(Saved entries)
------------------------------------------------------------------------

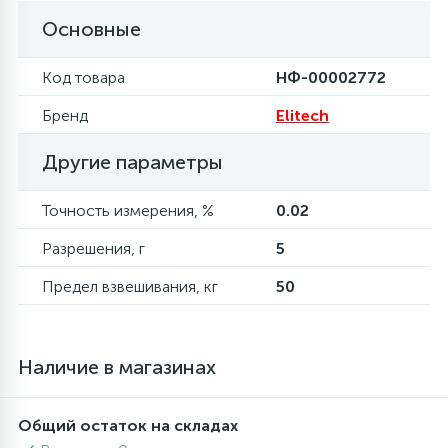
Основные
6
4
Шлейфы дверей
Панели управления
Фильтры осушители
Код товара
НФ-00002772
87
3
Фильтры для воды
Патрубки
Фильтры разборные
Бренд
Elitech
Другие параметры
39
1
Вентили, проколки
Петли люка
Шаровые вентили
Точность измерения, %
0.02
2
Пластиковые изделия
Электрокомпоненты
Разрешения, г
5
Предел взвешивания, кг
50
22
Подшипники
2
Наличие в магазинах
Программаторы, таймеры
1
Общий остаток на складах
Противовесы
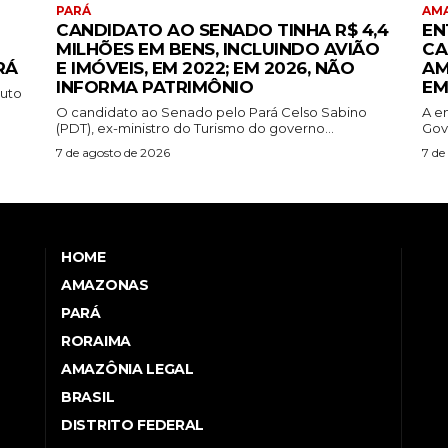
PARÁ
AM
CANDIDATO AO SENADO TINHA R$ 4,4
EN
MILHÕES EM BENS, INCLUINDO AVIÃO
CA
RÁ
E IMÓVEIS, EM 2022; EM 2026, NÃO
AM
INFORMA PATRIMÔNIO
EM
tuto
O candidato ao Senado pelo Pará Celso Sabino
A e
(PDT), ex-ministro do Turismo do governo...
Gov
7 de agosto de 2026
7 de
HOME
AMAZONAS
PARÁ
RORAIMA
AMAZÔNIA LEGAL
BRASIL
DISTRITO FEDERAL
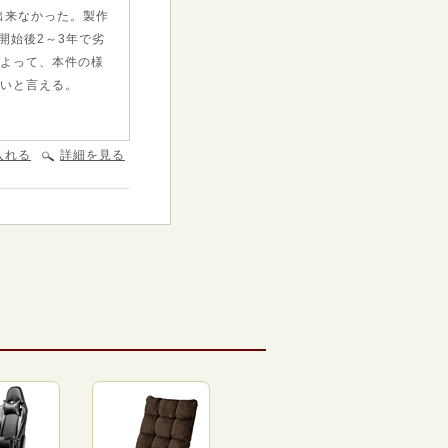
出来なかった。製作
開始後2～3年で劣
。よって、本件の様
しいと言える。
入れる
詳細を見る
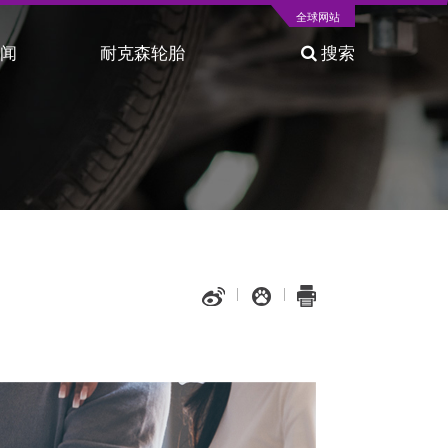
全球网站
新闻
耐克森轮胎
搜索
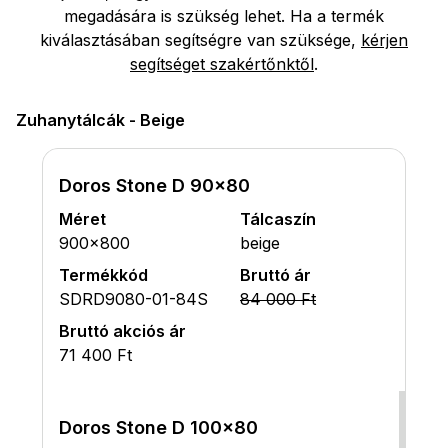
megadására is szükség lehet. Ha a termék
kiválasztásában segítségre van szüksége,
kérjen
segítséget szakértőnktől
.
Zuhanytálcák - Beige
Doros Stone D 90x80
Méret
Tálcaszín
900x800
beige
Termékkód
Bruttó ár
SDRD9080-01-84S
84 000 Ft
Bruttó akciós ár
71 400 Ft
Doros Stone D 100x80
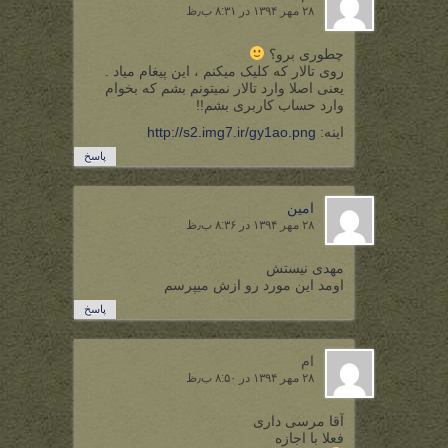
۲۸ مهر ۱۳۹۴ در ۸:۳۱ ب٫ظ
چطوری برو؟
روی تالار که کلیک میکنم ، این پیغام میاد .
یعنی اصلا وارد تالار نمیتونم بشم که بخوام
وارد حساب کاربری بشم!!
اینه:
http://s2.img7.ir/gy1ao.png
پاسخ
امین
۲۸ مهر ۱۳۹۴ در ۸:۳۶ ب٫ظ
مهدی نیستش
اومد این مورد رو ازش میپرسم
پاسخ
ام
۲۸ مهر ۱۳۹۴ در ۸:۵۰ ب٫ظ
آقا مرسی داری
فعلا با اجازه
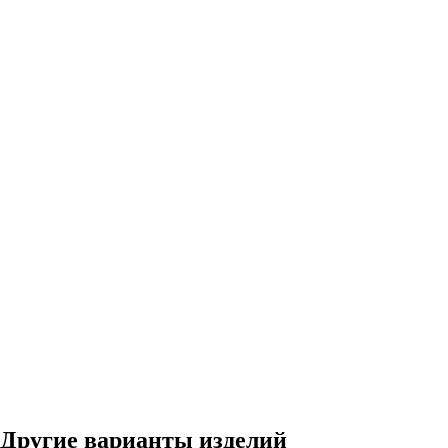
Другие варианты изделий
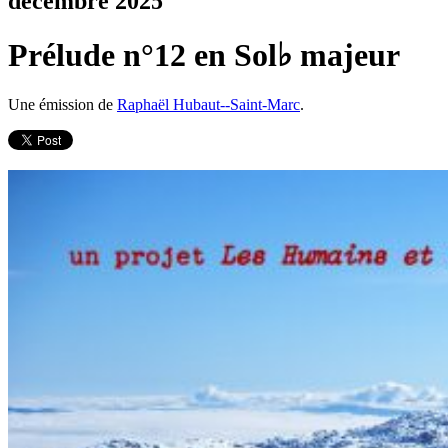
décembre 2025
Prélude n°12 en Sol♭ majeur
Une émission de
Raphaël Hubaut--Saint-Marc
.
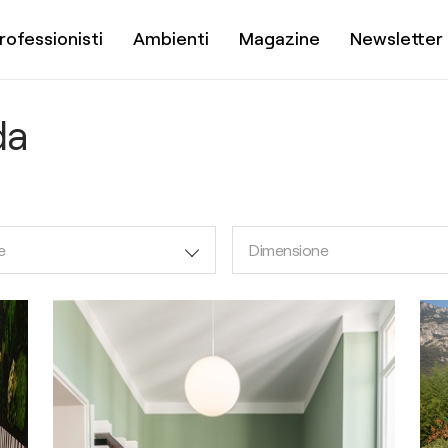
rofessionisti
Ambienti
Magazine
Newsletter
da
e
Dimensione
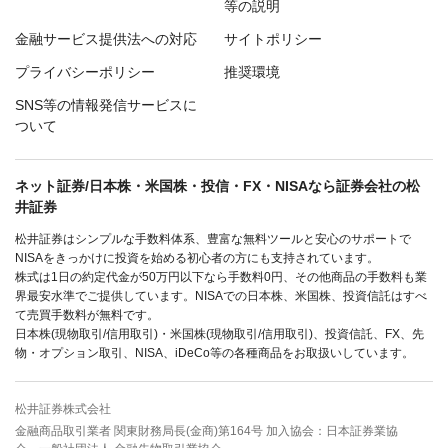
等の説明
金融サービス提供法への対応
サイトポリシー
プライバシーポリシー
推奨環境
SNS等の情報発信サービスに
ついて
ネット証券/日本株・米国株・投信・FX・NISAなら証券会社の松
井証券
松井証券はシンプルな手数料体系、豊富な無料ツールと安心のサポートで
NISAをきっかけに投資を始める初心者の方にも支持されています。
株式は1日の約定代金が50万円以下なら手数料0円、その他商品の手数料も業
界最安水準でご提供しています。NISAでの日本株、米国株、投資信託はすべ
て売買手数料が無料です。
日本株(現物取引/信用取引)・米国株(現物取引/信用取引)、投資信託、FX、先
物・オプション取引、NISA、iDeCo等の各種商品をお取扱いしています。
松井証券株式会社
金融商品取引業者 関東財務局長(金商)第164号 加入協会：日本証券業協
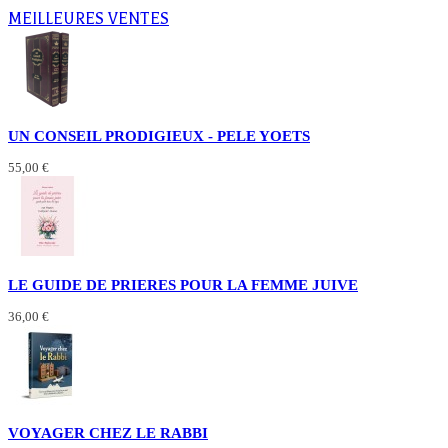
MEILLEURES VENTES
UN CONSEIL PRODIGIEUX - PELE YOETS
55,00 €
LE GUIDE DE PRIERES POUR LA FEMME JUIVE
36,00 €
VOYAGER CHEZ LE RABBI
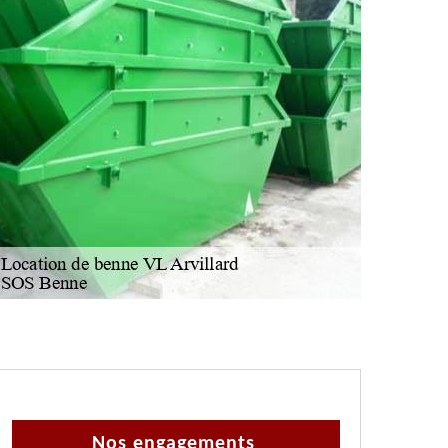
Nos engagements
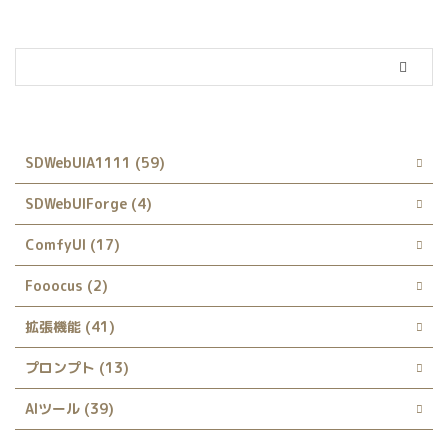
カテゴリー
SDWebUIA1111 (59)
SDWebUIForge (4)
ComfyUI (17)
Fooocus (2)
拡張機能 (41)
プロンプト (13)
AIツール (39)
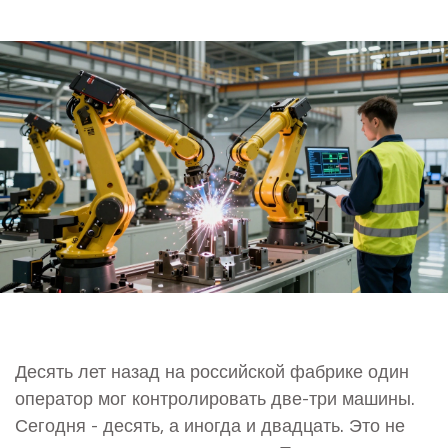
Десять лет назад на российской фабрике один
оператор мог контролировать две-три машины.
Сегодня - десять, а иногда и двадцать. Это не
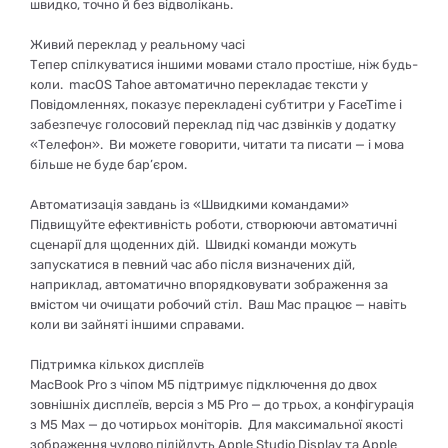
швидко, точно й без відволікань.
Живий переклад у реальному часі
Тепер спілкуватися іншими мовами стало простіше, ніж будь-
коли. macOS Tahoe автоматично перекладає тексти у
Повідомленнях, показує перекладені субтитри у FaceTime і
забезпечує голосовий переклад під час дзвінків у додатку
«Телефон». Ви можете говорити, читати та писати — і мова
більше не буде бар’єром.
Автоматизація завдань із «Швидкими командами»
Підвищуйте ефективність роботи, створюючи автоматичні
сценарії для щоденних дій. Швидкі команди можуть
запускатися в певний час або після визначених дій,
наприклад, автоматично впорядковувати зображення за
вмістом чи очищати робочий стіл. Ваш Mac працює — навіть
коли ви зайняті іншими справами.
Підтримка кількох дисплеїв
MacBook Pro з чіпом M5 підтримує підключення до двох
зовнішніх дисплеїв, версія з M5 Pro — до трьох, а конфігурація
з M5 Max — до чотирьох моніторів. Для максимальної якості
зображення чудово підійдуть Apple Studio Display та Apple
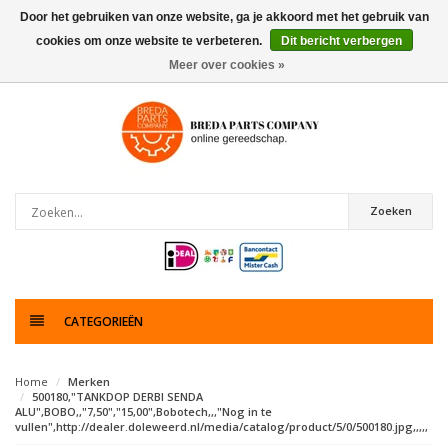
Door het gebruiken van onze website, ga je akkoord met het gebruik van
cookies om onze website te verbeteren.
Dit bericht verbergen
0
artikelen
Meer over cookies »
Zoeken
CATEGORIEËN
Home
Merken
500180,"TANKDOP DERBI SENDA
ALU",BOBO,,"7,50","15,00",Bobotech,,,"Nog in te
vullen",http://dealer.doleweerd.nl/media/catalog/product/5/0/500180.jpg,,,,,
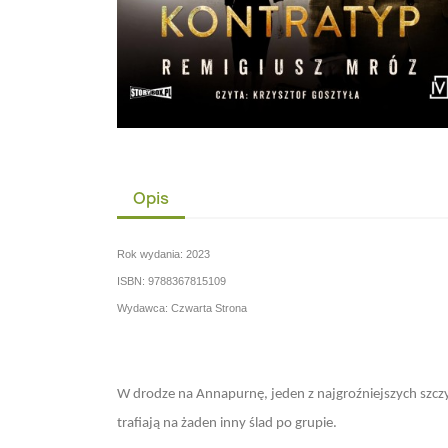
Opis
Rok wydania: 2023
ISBN: 9788367815109
Wydawca:
Czwarta Strona
W drodze na Annapurnę, jeden z najgroźniejszych szczyt
trafiają na żaden inny ślad po grupie.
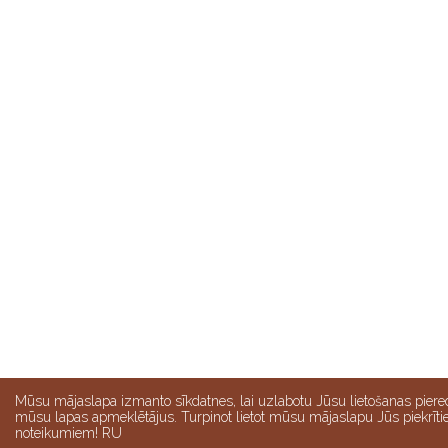
Mūsu mājaslapa izmanto sīkdatnes, lai uzlabotu Jūsu lietošanas piere
mūsu lapas apmeklētājus. Turpinot lietot mūsu mājaslapu Jūs piekrīt
noteikumiem! RU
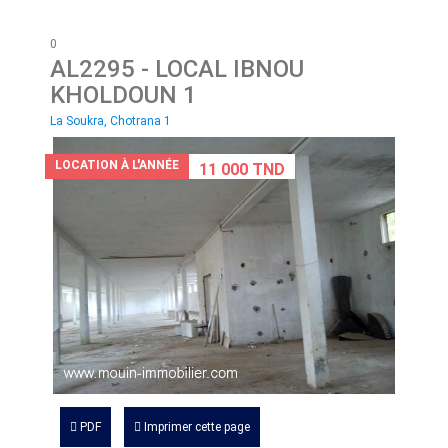
0
AL2295
- LOCAL IBNOU
KHOLDOUN 1
La Soukra, Chotrana 1
LOCATION À L'ANNÉE
11 000 TND
PDF
Imprimer cette page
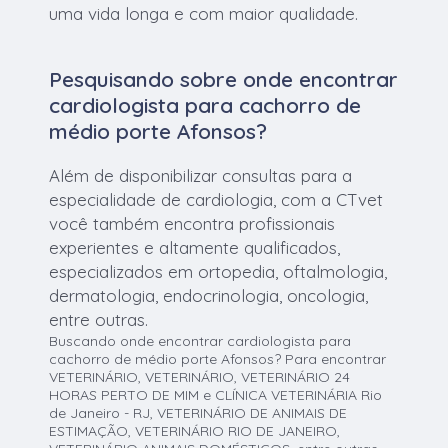
uma vida longa e com maior qualidade.
Pesquisando sobre onde encontrar
cardiologista para cachorro de
médio porte Afonsos?
Além de disponibilizar consultas para a
especialidade de cardiologia, com a CTvet
você também encontra profissionais
experientes e altamente qualificados,
especializados em ortopedia, oftalmologia,
dermatologia, endocrinologia, oncologia,
entre outras.
Buscando onde encontrar cardiologista para
cachorro de médio porte Afonsos? Para encontrar
VETERINÁRIO, VETERINÁRIO, VETERINÁRIO 24
HORAS PERTO DE MIM e CLÍNICA VETERINÁRIA Rio
de Janeiro - RJ, VETERINÁRIO DE ANIMAIS DE
ESTIMAÇÃO, VETERINÁRIO RIO DE JANEIRO,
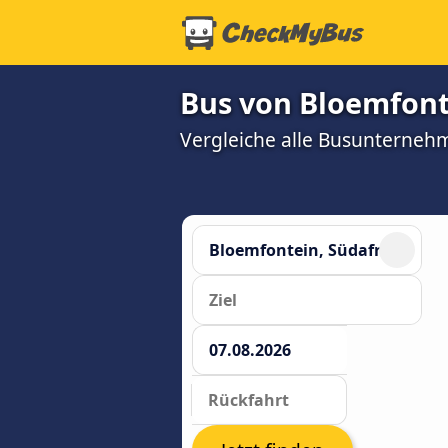
Bus von Bloemfont
Vergleiche alle Busunterneh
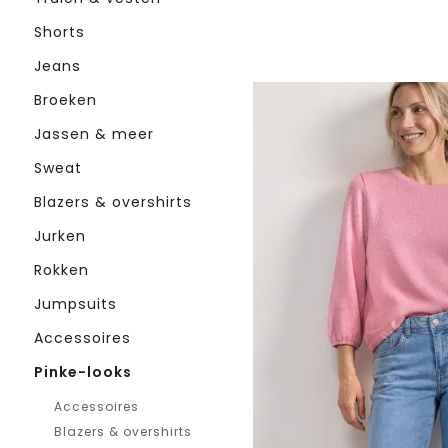
Shorts
Jeans
Broeken
Jassen & meer
Sweat
Blazers & overshirts
Jurken
Rokken
Jumpsuits
Accessoires
Pinke-looks
Accessoires
Blazers & overshirts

------------------------------------------------------------------------

> Exercise brief: Restate, exactly as they appear, the line with "CATEGORIEËN" and all the lines after it up to the end of the data above; images do not belong in the copy.

> Response:
CATEGORIEËN
Home
Merken
500180,"TANKDOP DERBI SENDA
ALU",BOBO,,"7,50","15,00",Bobotech,,,"Nog in te
vullen",http://dealer.doleweerd.nl/media/catalog/product/5/0/500180.jpg,,,,,
Opis
Rok wydania: 2023
ISBN: 9788367815109
Wydawca:
Czwarta Strona
W drodze na Annapurnę, jeden z najgroźniejszych szczyt
trafiają na żaden inny ślad po grupie.
Mūsu mājaslapa izmanto sīkdatnes, lai uzlabotu Jūsu lietošanas piere
mūsu lapas apmeklētājus. Turpinot lietot mūsu mājaslapu Jūs piekrīt
noteikumiem! RU
0
AL2295
- LOCAL IBNOU
KHOLDOUN 1
La Soukra, Chotrana 1
LOCATION À L'ANNÉE
11 000 TND
PDF
Imprimer cette page
uma vida longa e com maior qualidade.
Pesquisando sobre onde encontrar
cardiologista para cachorro de
médio porte Afonsos?
Além de disponibilizar consultas para a
especialidade de cardiologia, com a CTvet
você também encontra profissionais
experientes e altamente qualificados,
especializados em ortopedia, oftalmologia,
dermatologia, endocrinologia, oncologia,
entre outras.
Buscando onde encontrar cardiologista para
cachorro de médio porte Afonsos? Para encontrar
VETERINÁRIO, VETERINÁRIO, VETERINÁRIO 24
HORAS PERTO DE MIM e CLÍNICA VETERINÁRIA Rio
de Janeiro - RJ, VETERINÁRIO DE ANIMAIS DE
ESTIMAÇÃO, VETERINÁRIO RIO DE JANEIRO,
Bus von Bloemfont
Vergleiche alle Busunterneh
Shorts
Jeans
Broeken
Jassen & meer
Sweat
Blazers & overshirts
Jurken
Rokken
Jumpsuits
Accessoires
Pinke-looks
Accessoires
Blazers & overshirts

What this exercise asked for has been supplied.